(Source records Opens)

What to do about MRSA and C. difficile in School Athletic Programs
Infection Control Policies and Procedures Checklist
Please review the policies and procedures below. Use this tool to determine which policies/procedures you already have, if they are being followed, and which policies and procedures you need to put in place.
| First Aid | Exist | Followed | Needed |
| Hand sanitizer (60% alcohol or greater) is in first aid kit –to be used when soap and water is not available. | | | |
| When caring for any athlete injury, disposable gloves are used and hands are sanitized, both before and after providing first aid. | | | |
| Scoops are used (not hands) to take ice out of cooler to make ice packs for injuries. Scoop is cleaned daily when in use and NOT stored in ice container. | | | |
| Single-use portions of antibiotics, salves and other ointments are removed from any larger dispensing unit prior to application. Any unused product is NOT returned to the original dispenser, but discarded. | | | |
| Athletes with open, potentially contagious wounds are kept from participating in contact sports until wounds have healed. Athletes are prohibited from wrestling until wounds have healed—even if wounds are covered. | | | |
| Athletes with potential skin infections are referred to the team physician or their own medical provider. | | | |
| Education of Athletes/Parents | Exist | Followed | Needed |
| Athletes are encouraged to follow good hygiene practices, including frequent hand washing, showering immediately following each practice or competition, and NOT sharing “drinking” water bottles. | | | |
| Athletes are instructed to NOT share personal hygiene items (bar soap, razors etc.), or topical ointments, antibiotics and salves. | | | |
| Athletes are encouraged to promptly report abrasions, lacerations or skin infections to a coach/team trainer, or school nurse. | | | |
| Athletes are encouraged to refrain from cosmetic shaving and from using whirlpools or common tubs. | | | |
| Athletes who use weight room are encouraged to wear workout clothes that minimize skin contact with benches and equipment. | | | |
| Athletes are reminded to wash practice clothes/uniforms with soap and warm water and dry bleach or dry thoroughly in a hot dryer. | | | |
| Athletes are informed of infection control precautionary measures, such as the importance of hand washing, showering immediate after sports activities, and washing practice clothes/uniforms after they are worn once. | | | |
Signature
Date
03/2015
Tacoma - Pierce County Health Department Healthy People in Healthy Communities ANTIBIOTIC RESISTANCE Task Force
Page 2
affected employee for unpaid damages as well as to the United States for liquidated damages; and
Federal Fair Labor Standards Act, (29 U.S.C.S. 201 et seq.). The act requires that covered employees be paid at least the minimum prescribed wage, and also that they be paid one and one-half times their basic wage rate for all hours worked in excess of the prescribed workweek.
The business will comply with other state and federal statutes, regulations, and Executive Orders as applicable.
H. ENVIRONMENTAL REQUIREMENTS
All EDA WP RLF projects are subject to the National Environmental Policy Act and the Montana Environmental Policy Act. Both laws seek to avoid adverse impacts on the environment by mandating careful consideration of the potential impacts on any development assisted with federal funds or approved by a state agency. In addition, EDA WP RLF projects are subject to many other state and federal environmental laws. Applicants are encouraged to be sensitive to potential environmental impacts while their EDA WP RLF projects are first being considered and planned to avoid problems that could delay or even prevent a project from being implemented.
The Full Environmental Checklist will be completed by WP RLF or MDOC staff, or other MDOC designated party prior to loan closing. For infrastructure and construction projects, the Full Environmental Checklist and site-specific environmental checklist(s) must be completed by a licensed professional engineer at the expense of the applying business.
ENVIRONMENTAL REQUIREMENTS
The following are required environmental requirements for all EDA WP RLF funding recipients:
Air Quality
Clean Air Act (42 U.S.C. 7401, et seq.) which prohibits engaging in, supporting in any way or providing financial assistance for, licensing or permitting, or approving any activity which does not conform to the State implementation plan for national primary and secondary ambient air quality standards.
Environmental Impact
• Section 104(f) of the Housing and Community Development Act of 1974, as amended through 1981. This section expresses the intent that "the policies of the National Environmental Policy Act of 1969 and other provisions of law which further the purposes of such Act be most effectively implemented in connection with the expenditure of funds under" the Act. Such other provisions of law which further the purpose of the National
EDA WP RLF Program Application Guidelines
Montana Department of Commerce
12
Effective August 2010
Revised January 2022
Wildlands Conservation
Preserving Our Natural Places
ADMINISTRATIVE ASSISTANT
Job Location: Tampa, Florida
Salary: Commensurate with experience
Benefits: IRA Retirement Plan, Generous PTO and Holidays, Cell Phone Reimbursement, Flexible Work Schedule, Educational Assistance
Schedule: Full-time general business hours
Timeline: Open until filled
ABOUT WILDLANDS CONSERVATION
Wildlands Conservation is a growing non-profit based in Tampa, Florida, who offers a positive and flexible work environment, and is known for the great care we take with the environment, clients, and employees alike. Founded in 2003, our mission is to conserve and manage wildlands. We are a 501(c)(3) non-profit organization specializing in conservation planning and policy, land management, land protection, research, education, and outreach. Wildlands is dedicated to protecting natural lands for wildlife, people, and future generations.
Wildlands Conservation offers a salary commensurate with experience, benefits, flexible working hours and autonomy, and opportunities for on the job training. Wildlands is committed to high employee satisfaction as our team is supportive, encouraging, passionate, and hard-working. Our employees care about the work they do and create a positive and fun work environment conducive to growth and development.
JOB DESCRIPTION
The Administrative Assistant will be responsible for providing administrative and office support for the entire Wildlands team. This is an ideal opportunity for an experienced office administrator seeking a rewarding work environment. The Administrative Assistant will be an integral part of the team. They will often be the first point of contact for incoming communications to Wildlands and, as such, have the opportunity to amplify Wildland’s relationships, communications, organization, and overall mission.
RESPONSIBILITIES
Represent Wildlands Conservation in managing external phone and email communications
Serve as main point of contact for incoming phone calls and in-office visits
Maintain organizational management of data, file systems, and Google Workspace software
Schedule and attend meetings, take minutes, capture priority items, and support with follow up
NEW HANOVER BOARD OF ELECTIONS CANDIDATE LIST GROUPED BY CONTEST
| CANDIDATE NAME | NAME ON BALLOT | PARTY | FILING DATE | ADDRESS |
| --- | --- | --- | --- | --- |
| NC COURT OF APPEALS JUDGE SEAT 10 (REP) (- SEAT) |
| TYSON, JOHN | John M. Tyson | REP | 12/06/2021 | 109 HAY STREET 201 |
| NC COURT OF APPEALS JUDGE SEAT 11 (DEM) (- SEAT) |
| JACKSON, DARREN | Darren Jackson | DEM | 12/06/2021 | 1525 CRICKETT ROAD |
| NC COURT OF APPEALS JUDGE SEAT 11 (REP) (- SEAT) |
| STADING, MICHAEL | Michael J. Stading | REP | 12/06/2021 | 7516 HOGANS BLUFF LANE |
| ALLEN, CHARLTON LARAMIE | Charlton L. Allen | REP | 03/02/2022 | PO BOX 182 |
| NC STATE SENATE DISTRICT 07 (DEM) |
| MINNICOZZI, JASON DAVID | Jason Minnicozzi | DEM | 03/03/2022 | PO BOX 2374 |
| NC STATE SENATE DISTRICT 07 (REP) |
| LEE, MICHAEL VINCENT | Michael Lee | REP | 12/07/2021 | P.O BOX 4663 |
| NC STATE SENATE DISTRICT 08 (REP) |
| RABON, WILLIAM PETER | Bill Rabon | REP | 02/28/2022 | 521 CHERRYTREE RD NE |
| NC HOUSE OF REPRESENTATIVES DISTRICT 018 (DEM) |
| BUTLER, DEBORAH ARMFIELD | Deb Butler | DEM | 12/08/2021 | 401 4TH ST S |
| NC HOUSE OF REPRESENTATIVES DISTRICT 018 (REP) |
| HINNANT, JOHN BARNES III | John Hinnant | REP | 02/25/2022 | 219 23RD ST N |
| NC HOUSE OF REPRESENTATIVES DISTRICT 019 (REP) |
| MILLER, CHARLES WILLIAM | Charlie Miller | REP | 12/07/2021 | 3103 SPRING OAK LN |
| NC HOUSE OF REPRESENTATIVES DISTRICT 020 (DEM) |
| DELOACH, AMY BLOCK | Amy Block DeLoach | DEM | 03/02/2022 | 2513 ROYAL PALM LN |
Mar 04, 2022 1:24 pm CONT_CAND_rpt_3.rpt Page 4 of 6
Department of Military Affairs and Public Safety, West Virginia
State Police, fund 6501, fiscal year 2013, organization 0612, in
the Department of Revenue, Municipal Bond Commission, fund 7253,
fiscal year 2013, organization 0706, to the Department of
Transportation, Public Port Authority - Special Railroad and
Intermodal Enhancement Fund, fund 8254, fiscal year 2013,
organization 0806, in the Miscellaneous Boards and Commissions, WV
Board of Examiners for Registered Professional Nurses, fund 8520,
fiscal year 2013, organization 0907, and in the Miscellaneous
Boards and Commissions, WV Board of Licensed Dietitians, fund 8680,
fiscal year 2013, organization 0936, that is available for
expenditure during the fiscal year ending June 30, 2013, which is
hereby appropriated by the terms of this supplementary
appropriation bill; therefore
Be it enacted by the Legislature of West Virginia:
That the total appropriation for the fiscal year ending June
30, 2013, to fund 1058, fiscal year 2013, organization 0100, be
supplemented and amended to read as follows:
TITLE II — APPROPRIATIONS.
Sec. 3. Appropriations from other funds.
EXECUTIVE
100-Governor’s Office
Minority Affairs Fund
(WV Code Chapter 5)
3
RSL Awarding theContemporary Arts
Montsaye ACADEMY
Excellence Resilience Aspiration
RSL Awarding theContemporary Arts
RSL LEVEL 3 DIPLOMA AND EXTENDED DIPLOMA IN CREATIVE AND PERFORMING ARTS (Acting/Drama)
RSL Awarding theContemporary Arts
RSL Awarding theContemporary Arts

(Source records Closes)

Instructions for the task: Reproduce exactly, please, only the lines from the start of the data above to the line that contains "Aid | Exist | Followed | Needed |", with both ends kept.

Answer to the exercise:
What to do about MRSA and C. difficile in School Athletic Programs
Infection Control Policies and Procedures Checklist
Please review the policies and procedures below. Use this tool to determine which policies/procedures you already have, if they are being followed, and which policies and procedures you need to put in place.
| First Aid | Exist | Followed | Needed |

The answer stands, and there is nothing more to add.